Serena

Within the opening minutes of Serena, director Susanne Bier warns us about what’s to come over the next two hours. While working on the land in which he runs his lumber empire, George Pemberton (Bradley Cooper) witnesses a series of events in which a loose wire snaps, causing the death of one man and the injuring of another, which in turn risks a train potentially going off the rails or, even worse, smashing into another train and killing the injured man. Luckily, Permberton is able to stop the train before it causes a larger incident, yet Cooper and co-star Jennifer Lawrence, despite their considerable chemistry, aren’t able to stop the film itself from becoming a full-blown train wreck.
Adapted from Ron Rash’s 2008 novel of the same name, Serena joins Pemberton as he’s trying to keep his struggling North Carolina business from going under following the recent Depression.

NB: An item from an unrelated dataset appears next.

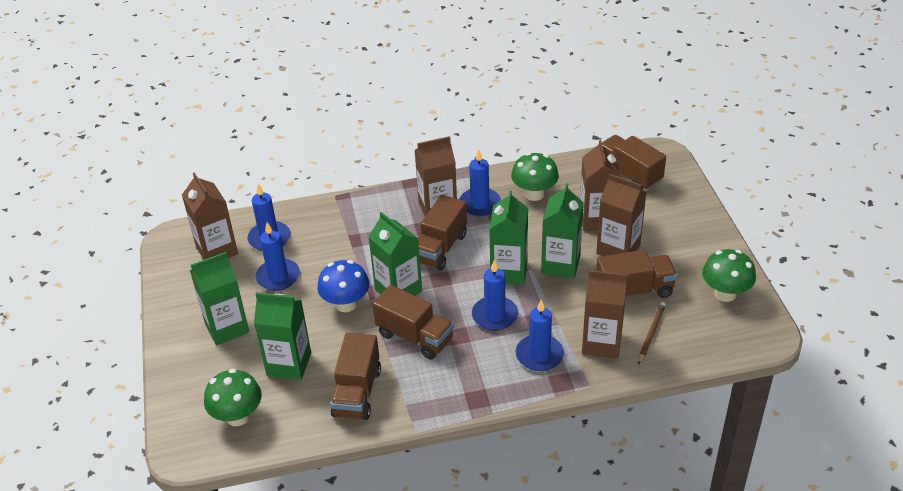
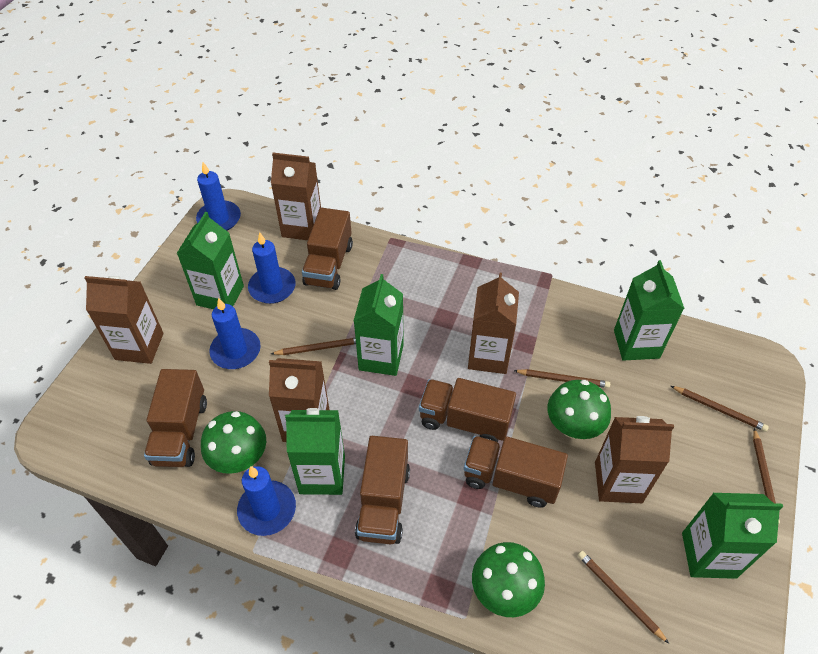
blue candle: [247,184,290,251] [255,222,300,291] [459,149,501,216] [472,260,518,331] [515,300,564,371] = 5 -> [196,162,241,231] [209,298,261,369] [237,466,296,536] [248,232,296,304] = 4
blue mushroom: [317,260,370,312] = 1 -> none = 0
brown pencil: [638,302,666,365] = 1 -> [271,338,356,355] [513,369,610,388] [578,551,669,644] [671,386,769,432] [753,428,780,525] = 5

While in the city to negotiate a loan in order to do so, he meets the troubled Serena Shaw (Lawrence), the only survivor of a fire at her family’s timber camp years earlier. After Pemberton simply rides up to Shaw on a horse and suggests they get married, the two quickly wed and return to Pemberton’s land.
Upon arriving, Shaw becomes a partner in her husband’s business, much to the chagrin of Pemberton’s right-hand-man Buchanan (Tinker Tailor Soldier Spy’s David Dencik), who may be harboring romantic tendencies toward his boss. Buchanan’s jealousy is only one problem caused by Shaw’s newfound position in both Pemberton’s business and life—he must also face jealousy over a baby he fathered with a nearby woman (Ana Ularu), as well as difficulties in trying to keep the local sheriff (Toby Jones) from taking over his land and transforming the whole area into a national park.
More than the absurd machinations of plot or the rekindling of the dynamic between its two leads, history will likely remember Serena for the many struggles it took to complete. Filmed after Cooper and Lawrence’s first collaboration on Silver Lining’s Playbook (2012) and before their Oscar nominated American Hustle (2013), Serena required 18 months of editing, shifting hands between distributors after years of languishing in purgatory without seeing the light of day. What remains in 2015 is a strangely edited, weirdly paced and increasingly odd story that feels so removed from its origins it’s practically absent of any real purpose.